▸ **КОРОТКАЯ ЗАДАЧА A**: Найдите в записях все строки, содержащие слово «time», и выпишите их. Регистр букв учитывается.

Хорошо, где Вы проводите линию между позволительной и непозволительной интерпретацией? Скажем, вот из этих двух?

https://www.youtube.com/watch?v=qeFjn-oiE2g

https://www.youtube.com/watch?v=bVH4jJdWdhQ


----------



## MAN (17 Ноя 2015)

kep (17.11.2015, 13:07) писал:


> Хорошо, где Вы проводите линию между позволительной и непозволительной интерпретацией? Скажем, вот из этих двух?


 Приблизительно где-то посередине выступления в Киеве. То есть я бы назвал эту версию позволительной, но с некоторыми не очень на мой взгляд симпатичными элементами. Я не буду сейчас заострять внимание на кедах и костюме рыболова-любителя, надетых на толстячке (хотя для пения перед большим скоплением народа да ещё по случаю Дня Победы мог бы, кажется, и поприличнее прикид выбрать), равно как и на платьице, сшитом не по размеру (ведь на груди же не сходится), в которое облачена эта в общем симпатичная певица, потому что суть не в этом, а в этакой попсовой манере сценического поведения, присущей обоим солистам. На их фоне, пытающийся изобразить чего-то в классическом "краснознамённом" стиле танцевальный коллективчик, выглядит совсем уже нелепо и я бы сказал даже жалко. Но в общем для уличного празднества, пожалуй, сойдёт, спели-то они неплохо.
К "Смуглянке-Кореянке" у меня претензий и вовсе никаких нету. По-моему это просто замечательно.А если серьёзно, то Вы бы ещё спросили у меня за какие места прилично девушек хватать, а за какие нет. Да ну нельзя же так вопрос ставить! Хватать их ни за какие места не прилично, но это вовсе не означает, что к ним в принципе никогда и ни за что нельзя прикасаться.


----------



## kep (17 Ноя 2015)

Да что же Вы все к ним в декольте-то заглядываете, да схватить норовите! Заметьте, я Вас не об этом спрашивал
Интересно: там в полный рост идет попсовый ритм, несходимость грудей Вы заметили сами, кореянка вообще нивесть о чем поет - и все равно хорошо! В чем же разница с ЛюбАнями?


----------



## ze_go (17 Ноя 2015)

kep писал:


> В чем же разница с ЛюбАнями?


а в том, что "Любаня" и подобное с позволения сказать "искусство" - откровенный околомузыкальный ШЛАК (простите мне мою латынь), а кореянка - просто МОЛОДЕЦ!( в её номере нет ни грамма пошлости и лжи). Или Вы не способны это увидеть/услышать? Просто, без всякого пустомудрствования...

▸ **ИСХОДНЫЕ ЗАПИСИ**:
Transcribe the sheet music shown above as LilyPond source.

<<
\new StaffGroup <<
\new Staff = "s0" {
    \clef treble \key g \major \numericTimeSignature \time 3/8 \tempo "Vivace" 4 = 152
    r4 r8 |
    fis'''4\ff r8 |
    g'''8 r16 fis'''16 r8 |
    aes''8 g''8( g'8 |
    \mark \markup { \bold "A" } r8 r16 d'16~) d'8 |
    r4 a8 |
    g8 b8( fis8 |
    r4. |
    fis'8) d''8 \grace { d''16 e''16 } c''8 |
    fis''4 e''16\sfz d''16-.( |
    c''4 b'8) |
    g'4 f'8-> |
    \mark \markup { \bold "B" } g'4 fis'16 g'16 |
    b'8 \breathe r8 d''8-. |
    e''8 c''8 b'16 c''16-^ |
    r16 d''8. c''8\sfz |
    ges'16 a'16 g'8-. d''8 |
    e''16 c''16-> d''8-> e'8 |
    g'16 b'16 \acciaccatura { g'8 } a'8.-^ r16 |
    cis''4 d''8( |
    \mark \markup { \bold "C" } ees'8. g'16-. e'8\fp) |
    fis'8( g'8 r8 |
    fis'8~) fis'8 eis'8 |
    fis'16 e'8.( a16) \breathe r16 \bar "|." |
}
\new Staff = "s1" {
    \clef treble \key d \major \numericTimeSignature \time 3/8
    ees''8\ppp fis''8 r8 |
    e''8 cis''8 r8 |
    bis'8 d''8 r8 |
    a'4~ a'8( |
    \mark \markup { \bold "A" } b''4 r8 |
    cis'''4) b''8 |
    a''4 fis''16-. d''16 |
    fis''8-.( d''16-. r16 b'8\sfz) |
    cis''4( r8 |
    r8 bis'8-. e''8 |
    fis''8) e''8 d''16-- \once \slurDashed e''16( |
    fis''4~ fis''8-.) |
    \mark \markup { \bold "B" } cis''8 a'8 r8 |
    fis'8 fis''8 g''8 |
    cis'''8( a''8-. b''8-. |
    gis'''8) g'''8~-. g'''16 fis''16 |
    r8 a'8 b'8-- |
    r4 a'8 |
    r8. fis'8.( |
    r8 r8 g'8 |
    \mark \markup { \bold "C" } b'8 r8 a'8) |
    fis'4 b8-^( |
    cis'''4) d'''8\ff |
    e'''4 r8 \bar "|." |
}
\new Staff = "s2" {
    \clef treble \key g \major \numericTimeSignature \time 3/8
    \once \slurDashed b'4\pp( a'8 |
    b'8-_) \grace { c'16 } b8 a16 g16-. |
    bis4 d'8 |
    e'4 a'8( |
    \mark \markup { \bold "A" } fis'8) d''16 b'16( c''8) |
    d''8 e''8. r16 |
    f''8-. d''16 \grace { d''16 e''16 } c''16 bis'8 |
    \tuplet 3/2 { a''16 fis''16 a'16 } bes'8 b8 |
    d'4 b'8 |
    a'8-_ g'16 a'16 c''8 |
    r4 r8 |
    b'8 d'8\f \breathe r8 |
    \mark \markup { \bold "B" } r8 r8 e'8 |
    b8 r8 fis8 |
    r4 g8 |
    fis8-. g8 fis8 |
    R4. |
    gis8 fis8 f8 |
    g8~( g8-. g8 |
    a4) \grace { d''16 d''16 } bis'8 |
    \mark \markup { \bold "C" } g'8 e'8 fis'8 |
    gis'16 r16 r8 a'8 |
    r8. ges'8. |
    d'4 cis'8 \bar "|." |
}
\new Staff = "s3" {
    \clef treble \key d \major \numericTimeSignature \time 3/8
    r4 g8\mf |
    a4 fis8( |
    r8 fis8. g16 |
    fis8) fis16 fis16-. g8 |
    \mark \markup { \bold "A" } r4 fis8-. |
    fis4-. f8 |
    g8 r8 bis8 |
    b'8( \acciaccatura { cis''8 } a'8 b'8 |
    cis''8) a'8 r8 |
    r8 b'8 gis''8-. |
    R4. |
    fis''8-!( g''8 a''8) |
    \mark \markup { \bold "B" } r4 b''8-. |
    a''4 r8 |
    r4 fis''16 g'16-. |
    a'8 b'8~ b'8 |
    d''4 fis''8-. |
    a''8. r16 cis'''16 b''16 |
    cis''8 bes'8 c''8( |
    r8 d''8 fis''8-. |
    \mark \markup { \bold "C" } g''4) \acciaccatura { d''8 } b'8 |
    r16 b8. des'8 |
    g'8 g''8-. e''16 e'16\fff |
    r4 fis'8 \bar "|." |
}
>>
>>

▸ **КОРОТКАЯ ЗАДАЧА B**:
Ответьте на вопросы по фрагменту документа.
(i) По какому случаю, по словам MAN, пели перед большим скоплением народа?
(ii) К какой песне у MAN нет никаких претензий?
(iii) Почему, по мнению ze_go, кореянка «просто МОЛОДЕЦ»?

▸ **ОТВЕТ К ЗАДАЧЕ A**:
    \clef treble \key g \major \numericTimeSignature \time 3/8 \tempo "Vivace" 4 = 152
    \clef treble \key d \major \numericTimeSignature \time 3/8
    \clef treble \key g \major \numericTimeSignature \time 3/8
    \clef treble \key d \major \numericTimeSignature \time 3/8

▸ **ОТВЕТ К ЗАДАЧЕ B**:
(i) По случаю Дня Победы.
(ii) К «Смуглянке-Кореянке».
(iii) Потому что в её номере нет ни грамма пошлости и лжи.